To get a better picture of the total membership of the ELCA health plan administered by the Board, Kapanke said the Board asked Watson Wyatt, a global consulting firm based in Washington, D.C., to do an analysis. Kapanke said the firm's findings were "startling."
The findings showed that 7 percent of the health plan's "covered lives" had claims of more than $10,000 annually, amounting to 56 percent of total medical and pharmacy claims. "So, 7 percent of our (clients) are driving 56 percent of our claims costs. Both of those numbers are higher than the average," Kapanke said.
"It gets worse," Kapanke said. Participants in the health plan have much higher incidence of "catastrophic claims," which are claims of $25,000 or more, when compared to participants in a national database in which the ELCA participates. That database -- the National Data Cooperative -- includes health plan participants from the ELCA, the Lutheran Church-Missouri Synod and about 37 other corporations, he said.

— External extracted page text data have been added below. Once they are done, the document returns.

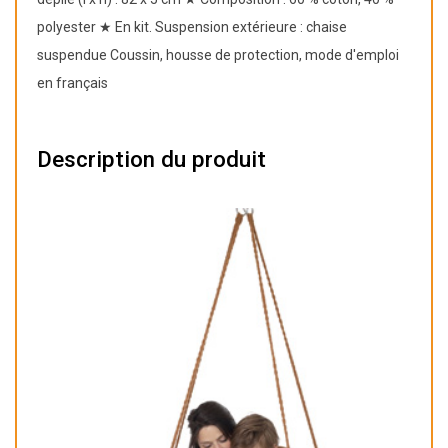
polyester ★ En kit. Suspension extérieure : chaise
suspendue Coussin, housse de protection, mode d'emploi
en français
Description du produit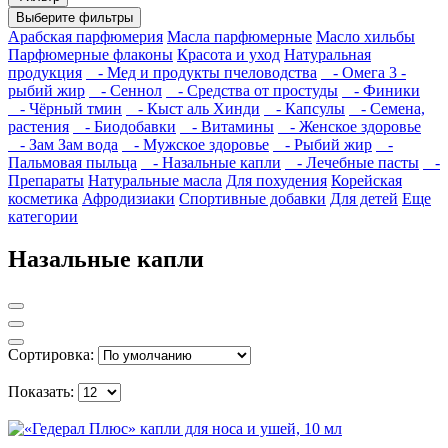
Выберите фильтры
Арабская парфюмерия
Масла парфюмерные
Масло хильбы
Парфюмерные флаконы
Красота и уход
Натуральная
продукция
- Мед и продукты пчеловодства
- Омега 3 -
рыбий жир
- Сеннол
- Средства от простуды
- Финики
- Чёрный тмин
- Кыст аль Хинди
- Капсулы
- Семена,
растения
- Биодобавки
- Витамины
- Женское здоровье
- Зам Зам вода
- Мужское здоровье
- Рыбий жир
-
Пальмовая пыльца
- Назальные капли
- Лечебные пасты
-
Препараты
Натуральные масла
Для похудения
Корейская
косметика
Афродизиаки
Спортивные добавки
Для детей
Еще
категории
Назальные капли
Сортировка:
Показать:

"Our catastrophic claims, as compared to others in that group, were three times higher," Kapanke said.
Trends in health for ELCA professional leaders are "deteriorating," Kapanke said, which is why the Board asked for the Watson Wyatt analysis.

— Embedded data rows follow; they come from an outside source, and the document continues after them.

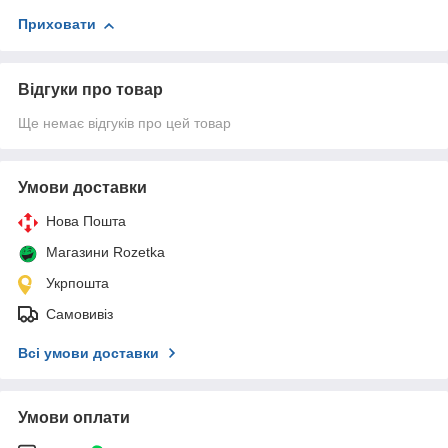
Приховати
Відгуки про товар
Ще немає відгуків про цей товар
Умови доставки
Нова Пошта
Магазини Rozetka
Укрпошта
Самовивіз
Всі умови доставки
Умови оплати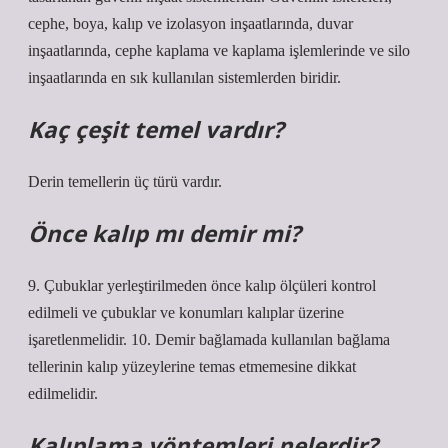
cephe, boya, kalıp ve izolasyon inşaatlarında, duvar
inşaatlarında, cephe kaplama ve kaplama işlemlerinde ve silo
inşaatlarında en sık kullanılan sistemlerden biridir.
Kaç çeşit temel vardır?
Derin temellerin üç türü vardır.
Önce kalıp mı demir mi?
9. Çubuklar yerleştirilmeden önce kalıp ölçüleri kontrol
edilmeli ve çubuklar ve konumları kalıplar üzerine
işaretlenmelidir. 10. Demir bağlamada kullanılan bağlama
tellerinin kalıp yüzeylerine temas etmemesine dikkat
edilmelidir.
Kalıplama yöntemleri nelerdir?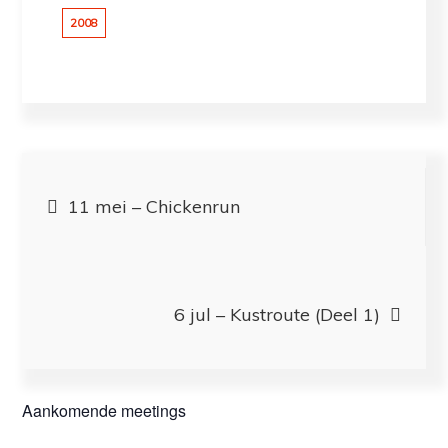
2008
Bericht
11 mei – Chickenrun
navigatie
6 jul – Kustroute (Deel 1)
Aankomende meetings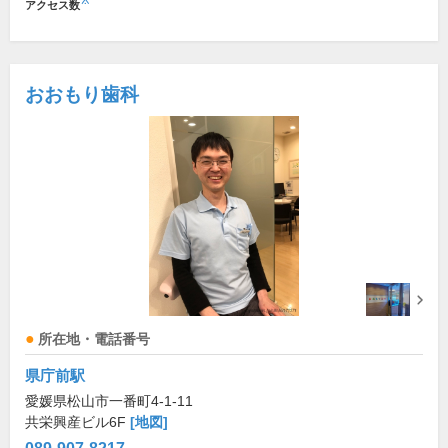
※
アクセス数
おおもり歯科
所在地・電話番号
県庁前駅
愛媛県松山市一番町4-1-11
共栄興産ビル6F
[地図]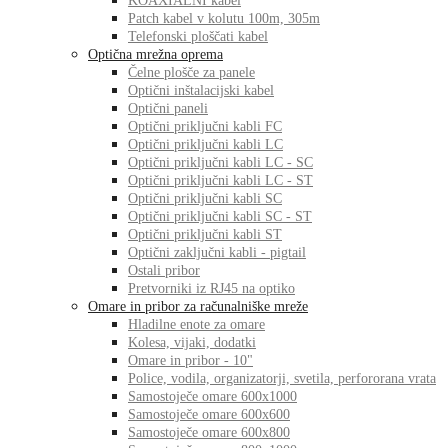
KOAXIALNI kabel
Patch kabel v kolutu 100m, 305m
Telefonski ploščati kabel
Optična mrežna oprema
Čelne plošče za panele
Optični inštalacijski kabel
Optični paneli
Optični priključni kabli FC
Optični priključni kabli LC
Optični priključni kabli LC - SC
Optični priključni kabli LC - ST
Optični priključni kabli SC
Optični priključni kabli SC - ST
Optični priključni kabli ST
Optični zaključni kabli - pigtail
Ostali pribor
Pretvorniki iz RJ45 na optiko
Omare in pribor za računalniške mreže
Hladilne enote za omare
Kolesa, vijaki, dodatki
Omare in pribor - 10"
Police, vodila, organizatorji, svetila, perfororana vrata
Samostoječe omare 600x1000
Samostoječe omare 600x600
Samostoječe omare 600x800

Health care costs may affect the church's mission
Kapanke urged the bishops to revisit the Board's whole health and wellness concept and emphasized the importance of its "Wholeness Wheel." The Wholeness Wheel emphasizes a balanced lifestyle for good health and includes emotional, physical, vocational, intellectual and social/interpersonal well-being.
"I wanted to cite some of this data and underscore the importance of needed lifestyle changes, because we're not making improvements," he said in the interview. "In fact we're going the other way."

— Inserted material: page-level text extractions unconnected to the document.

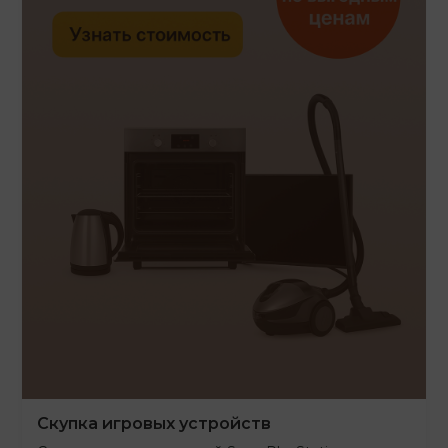
Скупка игровых устройств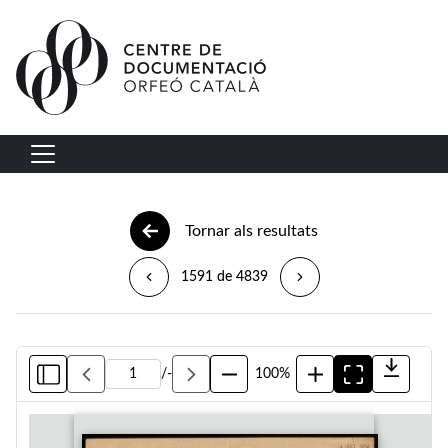
Vés al contingut
Navegació principal
Tornar als resultats
1591 de 4839
/
-
100%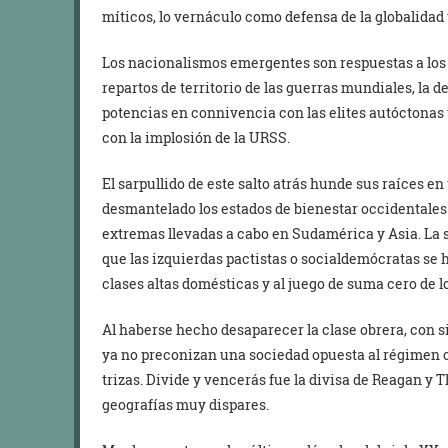
míticos, lo vernáculo como defensa de la globalida
Los nacionalismos emergentes son respuestas a los d
repartos de territorio de las guerras mundiales, la 
potencias en connivencia con las elites autóctonas
con la implosión de la URSS.
El sarpullido de este salto atrás hunde sus raíces en
desmantelado los estados de bienestar occidentales 
extremas llevadas a cabo en Sudamérica y Asia. La 
que las izquierdas pactistas o socialdemócratas se h
clases altas domésticas y al juego de suma cero de 
Al haberse hecho desaparecer la clase obrera, con s
ya no preconizan una sociedad opuesta al régimen cap
trizas. Divide y vencerás fue la divisa de Reagan y 
geografías muy dispares.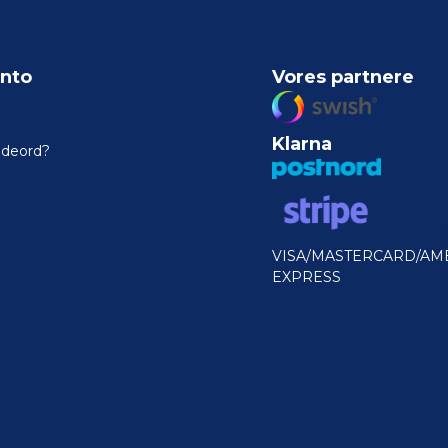
nto
Vores partnere
Klarna
odeord?
VISA/MASTERCARD/AM
EXPRESS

Kapanke quoted from a recent ELCA new release about mission starts. The release reported that the ELCA places a priority on starting new congregations. He compared that to the poor health statistics of the church's professional leaders.
"We firmly believe that healthy leaders enhance lives, and if we don't have healthy leaders ... we're not going to have effective leaders, and we won't be able to grow this church. I wanted to drive home that message -- that there is a correlation between healthy leaders and having a viable church," Kapanke said.
Health care costs affect the church's mission financially, he said. In recent years, mission support -- funds shared with synods and the ELCA churchwide organization by congregations -- has declined slightly. Health care costs will take more and more mission dollars, he said.
In 2005, Kapanke said, mission support was about 9 percent of total income, and health costs were about 4 percent. If current trends remain, in 2013 the numbers will flip, he said, with about 8 percent of total income to go for health care costs, leaving about 5 percent for mission support.
Kapanke seeks bishops' help to change health trends
There isn't much the church can do about rising health care costs in general, but it can focus attention on the underlying factors that affect health trends and try to make improvements, the Board president said.
Specifically, Kapanke asked the bishops to use the Board's wholeness wheel for maintaining good health and consider making it a focus in synods. He suggested health and wellness as the theme of a synod assembly, which could include serving healthier foods and snacks, and regular breaks for physical activity. Kapanke also suggested the bishops call on Tammy L. Devine, the Board's wellness coordinator, and build on the wellness theme using the ELCA social statement, "Caring for Health: Our Shared Endeavor," adopted at the 2003 ELCA Churchwide Assembly.
"If bishops take the leadership role here and (serve as) good models and talk about it, slowly we can maybe begin to change attitudes and have people embrace the overall health and wellness much stronger than they have in the past. That was really my challenge to the bishops," he said.
Kapanke asked the bishops to encourage more professional leaders to take the annual health risk assessment in 2007.